Six NDA Sophomores Graduate from Greater Green Bay Teen Leadership Program


Frannie Wied, Staff Writer, Advanced Journalism

Six NDA sophomores graduated from the Greater Green Bay Teen Leadership Program. Charlie Gerstner, Cassie Garrison, Mia Miller, Frannie Wied, Amelia Chrudimsky and Lucy Lawton were the six sophomores chosen for the selective program. Students must apply every spring/summer through an online application. 

“I wanted to apply for the program because it seemed like a great way to learn about people in our community, and what they’ve done to help out Green Bay,” said Miller on what inspired her to apply. 

High school sophomores from schools around Brown County are selecte and work together over a school year to become better leaders in the Greater Green Bay area. 

“There are so many small opportunities for leadership around you, and this experience has taught me to recognize those opportunities for leadership in my daily life and to take advantage of them,” said Chrudimsky. 

The mission of the program is to build and strengthen emerging young leaders with skills and knowledge that will help foster positive change in the Greater Green Bay area. Students had the opportunity to meet like-minded peers from around the area, and this was one of the favorite aspects of the program. 

“What I enjoyed most about the meetings was getting to know people from all over Green Bay that I might not have met if it weren’t for the program,” said Garrison. 

There are monthly leadership session days held at various locations throughout Greater Green Bay. Students have the opportunity to listen to different guest speakers from around the area, who serve as leaders for all. From CEO’s to newly established entrepreneurs, there was a lesson to learn from everyone. 

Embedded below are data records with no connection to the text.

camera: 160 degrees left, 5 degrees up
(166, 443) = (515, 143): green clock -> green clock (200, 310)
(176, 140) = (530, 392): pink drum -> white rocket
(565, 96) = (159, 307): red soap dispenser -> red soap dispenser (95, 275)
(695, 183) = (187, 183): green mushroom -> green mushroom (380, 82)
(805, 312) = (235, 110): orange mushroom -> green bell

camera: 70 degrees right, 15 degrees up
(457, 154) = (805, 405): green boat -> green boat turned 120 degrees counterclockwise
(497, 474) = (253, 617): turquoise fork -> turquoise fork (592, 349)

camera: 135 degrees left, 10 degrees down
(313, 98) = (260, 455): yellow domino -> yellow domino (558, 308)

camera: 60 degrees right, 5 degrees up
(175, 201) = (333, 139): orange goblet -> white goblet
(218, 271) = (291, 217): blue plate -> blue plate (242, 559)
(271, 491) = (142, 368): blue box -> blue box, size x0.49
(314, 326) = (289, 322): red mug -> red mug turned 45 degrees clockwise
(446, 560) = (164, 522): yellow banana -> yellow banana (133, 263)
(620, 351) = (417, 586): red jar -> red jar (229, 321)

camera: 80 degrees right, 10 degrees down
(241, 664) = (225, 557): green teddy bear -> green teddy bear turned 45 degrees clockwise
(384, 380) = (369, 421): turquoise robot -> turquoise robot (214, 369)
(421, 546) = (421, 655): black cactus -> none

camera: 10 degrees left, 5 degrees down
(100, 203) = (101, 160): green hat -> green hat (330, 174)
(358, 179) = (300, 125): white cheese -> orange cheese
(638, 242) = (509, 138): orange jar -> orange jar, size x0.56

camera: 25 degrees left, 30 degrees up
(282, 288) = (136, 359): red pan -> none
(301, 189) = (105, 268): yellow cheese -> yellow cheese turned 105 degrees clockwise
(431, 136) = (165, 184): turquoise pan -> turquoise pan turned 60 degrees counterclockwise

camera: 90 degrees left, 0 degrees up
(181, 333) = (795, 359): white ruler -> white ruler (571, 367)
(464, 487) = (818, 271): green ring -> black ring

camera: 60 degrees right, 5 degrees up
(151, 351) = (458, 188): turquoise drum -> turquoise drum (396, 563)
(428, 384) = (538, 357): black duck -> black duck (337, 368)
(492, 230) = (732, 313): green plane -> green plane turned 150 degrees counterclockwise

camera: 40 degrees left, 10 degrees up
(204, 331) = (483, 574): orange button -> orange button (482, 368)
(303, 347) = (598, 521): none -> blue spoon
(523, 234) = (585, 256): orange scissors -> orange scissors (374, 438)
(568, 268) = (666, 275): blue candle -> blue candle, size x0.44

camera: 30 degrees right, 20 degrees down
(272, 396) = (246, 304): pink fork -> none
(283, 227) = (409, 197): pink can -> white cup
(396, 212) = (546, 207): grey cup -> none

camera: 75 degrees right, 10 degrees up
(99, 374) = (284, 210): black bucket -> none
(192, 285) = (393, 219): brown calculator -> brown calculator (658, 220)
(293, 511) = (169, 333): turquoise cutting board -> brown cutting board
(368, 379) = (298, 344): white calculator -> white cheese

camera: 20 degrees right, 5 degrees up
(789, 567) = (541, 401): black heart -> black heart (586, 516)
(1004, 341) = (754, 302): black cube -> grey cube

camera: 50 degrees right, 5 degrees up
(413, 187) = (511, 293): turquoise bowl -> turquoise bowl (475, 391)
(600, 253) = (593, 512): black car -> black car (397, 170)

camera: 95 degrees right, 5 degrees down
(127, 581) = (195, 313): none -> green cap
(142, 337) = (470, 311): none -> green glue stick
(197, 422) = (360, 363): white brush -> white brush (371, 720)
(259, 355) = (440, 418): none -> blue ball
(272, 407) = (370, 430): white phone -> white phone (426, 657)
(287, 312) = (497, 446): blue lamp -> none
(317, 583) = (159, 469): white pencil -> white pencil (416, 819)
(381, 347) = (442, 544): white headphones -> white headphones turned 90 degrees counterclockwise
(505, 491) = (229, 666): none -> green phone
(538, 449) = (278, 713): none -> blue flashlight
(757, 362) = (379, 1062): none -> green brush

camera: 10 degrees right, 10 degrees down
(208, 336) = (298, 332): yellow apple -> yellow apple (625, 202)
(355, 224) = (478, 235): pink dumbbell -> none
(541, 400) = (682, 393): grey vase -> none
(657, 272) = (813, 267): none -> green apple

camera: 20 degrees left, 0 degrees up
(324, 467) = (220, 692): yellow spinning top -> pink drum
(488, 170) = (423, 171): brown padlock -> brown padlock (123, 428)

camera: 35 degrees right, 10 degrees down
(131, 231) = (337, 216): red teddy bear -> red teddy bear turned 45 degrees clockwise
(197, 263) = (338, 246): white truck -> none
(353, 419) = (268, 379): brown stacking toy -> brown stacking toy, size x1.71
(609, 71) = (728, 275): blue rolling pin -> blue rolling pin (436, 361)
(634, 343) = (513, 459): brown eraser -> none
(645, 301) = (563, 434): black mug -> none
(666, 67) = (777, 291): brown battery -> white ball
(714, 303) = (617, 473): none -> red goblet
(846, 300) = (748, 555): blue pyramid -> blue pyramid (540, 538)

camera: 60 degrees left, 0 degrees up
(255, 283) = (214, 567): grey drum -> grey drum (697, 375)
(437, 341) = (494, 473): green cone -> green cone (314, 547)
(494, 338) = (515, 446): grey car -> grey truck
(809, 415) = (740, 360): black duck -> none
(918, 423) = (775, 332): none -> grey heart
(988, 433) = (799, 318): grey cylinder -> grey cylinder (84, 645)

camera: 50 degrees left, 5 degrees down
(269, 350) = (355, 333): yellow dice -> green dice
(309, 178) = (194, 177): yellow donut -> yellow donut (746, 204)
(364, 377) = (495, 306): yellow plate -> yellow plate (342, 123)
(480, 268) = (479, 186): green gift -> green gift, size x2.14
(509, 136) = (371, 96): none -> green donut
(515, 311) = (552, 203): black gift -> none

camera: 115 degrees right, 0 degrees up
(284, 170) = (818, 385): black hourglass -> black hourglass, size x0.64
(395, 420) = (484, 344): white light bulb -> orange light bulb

“I liked that they brought in many different speakers from the community who shared their experiences and perspectives,” said Garrison

During the duration of the program, students are broken up into groups and must complete a service project that somehow benefits the community. They have complete freedom of their project and can choose any interest area. The goal of the project is to give students experience working with one another, along with organizations, charities and businesses. They must demonstrate skills involving leadership, communication and professionalism, and this project is a way to put these practices into action. 

Lawton’s project was making baked goods and delivering them to St. Vincent’s Hospital and the fire station. The employees were thankful for their generosity. 

“The people working were very thankful and told us how it did not happen very often. We left feeling very accomplished of our goal to do something small, but positive in the community,” said Lawton. Her biggest takeaway was learning the skills of how to be a leader in any situation, big or small, and how to divide work up within a group based on different personality types. 

The sophomores all had similar takeaways from the program. They learned how you can be a leader in any situation, and how to best work with a group of people that all have different personalities, so that everyone can thrive. 

“Businesses, people and organizations in Green Bay want to help the community. I was so scared the first time I had to call a business to ask for a favor for our organization, but being able to realize the passion that leaders have in Green Bay for helping the community has helped me grow confidence and trust in the community,” said Miller. 

All six sophomores said they would recommend the program to anyone considering applying. It gives students skills on how to collaborate with others, problem solving, time management and communication. 

“I recommend this program for anybody and everybody; it will develop your mind and give you perspective and skills that can be used, not only in everyday life, but to put towards a project or goal as well,” said Gerstner.